_Recorded data:_
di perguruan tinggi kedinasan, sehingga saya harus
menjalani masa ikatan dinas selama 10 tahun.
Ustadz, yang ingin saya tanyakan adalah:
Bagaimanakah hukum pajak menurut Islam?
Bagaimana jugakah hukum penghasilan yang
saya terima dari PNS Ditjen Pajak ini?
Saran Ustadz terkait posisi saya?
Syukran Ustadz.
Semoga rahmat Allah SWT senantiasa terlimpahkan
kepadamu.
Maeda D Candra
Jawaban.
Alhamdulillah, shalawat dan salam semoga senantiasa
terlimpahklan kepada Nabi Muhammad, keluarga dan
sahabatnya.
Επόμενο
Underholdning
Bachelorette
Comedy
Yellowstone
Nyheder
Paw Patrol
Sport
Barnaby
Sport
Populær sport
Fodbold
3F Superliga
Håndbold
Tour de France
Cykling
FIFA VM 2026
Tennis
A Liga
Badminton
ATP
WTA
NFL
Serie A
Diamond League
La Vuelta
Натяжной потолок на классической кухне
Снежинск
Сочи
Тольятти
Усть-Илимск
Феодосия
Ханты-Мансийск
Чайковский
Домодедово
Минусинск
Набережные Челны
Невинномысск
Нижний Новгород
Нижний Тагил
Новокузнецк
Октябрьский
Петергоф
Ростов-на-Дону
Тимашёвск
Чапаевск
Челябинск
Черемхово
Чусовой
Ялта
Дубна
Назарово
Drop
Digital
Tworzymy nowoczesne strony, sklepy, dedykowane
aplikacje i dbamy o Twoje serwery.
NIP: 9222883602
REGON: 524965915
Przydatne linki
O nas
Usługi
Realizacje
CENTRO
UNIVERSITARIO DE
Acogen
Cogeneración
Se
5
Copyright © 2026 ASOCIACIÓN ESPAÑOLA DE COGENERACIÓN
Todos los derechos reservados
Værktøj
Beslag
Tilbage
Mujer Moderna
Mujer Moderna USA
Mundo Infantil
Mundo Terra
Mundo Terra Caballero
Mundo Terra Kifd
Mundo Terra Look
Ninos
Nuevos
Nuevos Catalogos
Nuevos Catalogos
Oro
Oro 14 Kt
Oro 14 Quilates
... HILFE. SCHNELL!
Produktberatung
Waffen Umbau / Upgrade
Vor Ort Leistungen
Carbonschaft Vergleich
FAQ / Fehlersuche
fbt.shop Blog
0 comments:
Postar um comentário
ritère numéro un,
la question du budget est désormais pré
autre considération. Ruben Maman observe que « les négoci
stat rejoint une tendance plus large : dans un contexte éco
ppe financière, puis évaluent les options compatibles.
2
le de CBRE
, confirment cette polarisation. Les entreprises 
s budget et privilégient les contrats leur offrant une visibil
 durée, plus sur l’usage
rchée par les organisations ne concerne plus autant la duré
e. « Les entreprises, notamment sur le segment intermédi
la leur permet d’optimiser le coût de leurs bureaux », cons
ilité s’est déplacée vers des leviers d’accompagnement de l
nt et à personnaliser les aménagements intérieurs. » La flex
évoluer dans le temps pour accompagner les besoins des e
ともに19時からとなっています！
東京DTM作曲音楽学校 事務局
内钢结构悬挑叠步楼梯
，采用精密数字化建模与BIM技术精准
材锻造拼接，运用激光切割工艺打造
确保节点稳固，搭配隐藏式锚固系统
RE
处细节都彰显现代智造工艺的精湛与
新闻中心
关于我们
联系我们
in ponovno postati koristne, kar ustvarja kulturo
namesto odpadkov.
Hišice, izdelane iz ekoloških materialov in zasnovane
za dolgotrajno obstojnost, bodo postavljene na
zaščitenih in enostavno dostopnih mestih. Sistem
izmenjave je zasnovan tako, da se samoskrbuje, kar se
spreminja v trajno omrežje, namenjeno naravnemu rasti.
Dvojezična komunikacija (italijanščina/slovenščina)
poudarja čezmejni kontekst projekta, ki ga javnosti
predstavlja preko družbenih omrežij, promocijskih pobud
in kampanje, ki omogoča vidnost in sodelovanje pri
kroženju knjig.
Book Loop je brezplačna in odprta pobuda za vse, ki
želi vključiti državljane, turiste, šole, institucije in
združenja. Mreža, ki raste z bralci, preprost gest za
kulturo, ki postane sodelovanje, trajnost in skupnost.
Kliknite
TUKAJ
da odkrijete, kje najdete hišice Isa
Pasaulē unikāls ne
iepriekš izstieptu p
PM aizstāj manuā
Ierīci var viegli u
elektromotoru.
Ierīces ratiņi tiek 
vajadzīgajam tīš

_Task description:_ Look for the word "dans" in the listing above and state how many lines have it; give the number and nothing else.

_Reply to the exercise:_ 2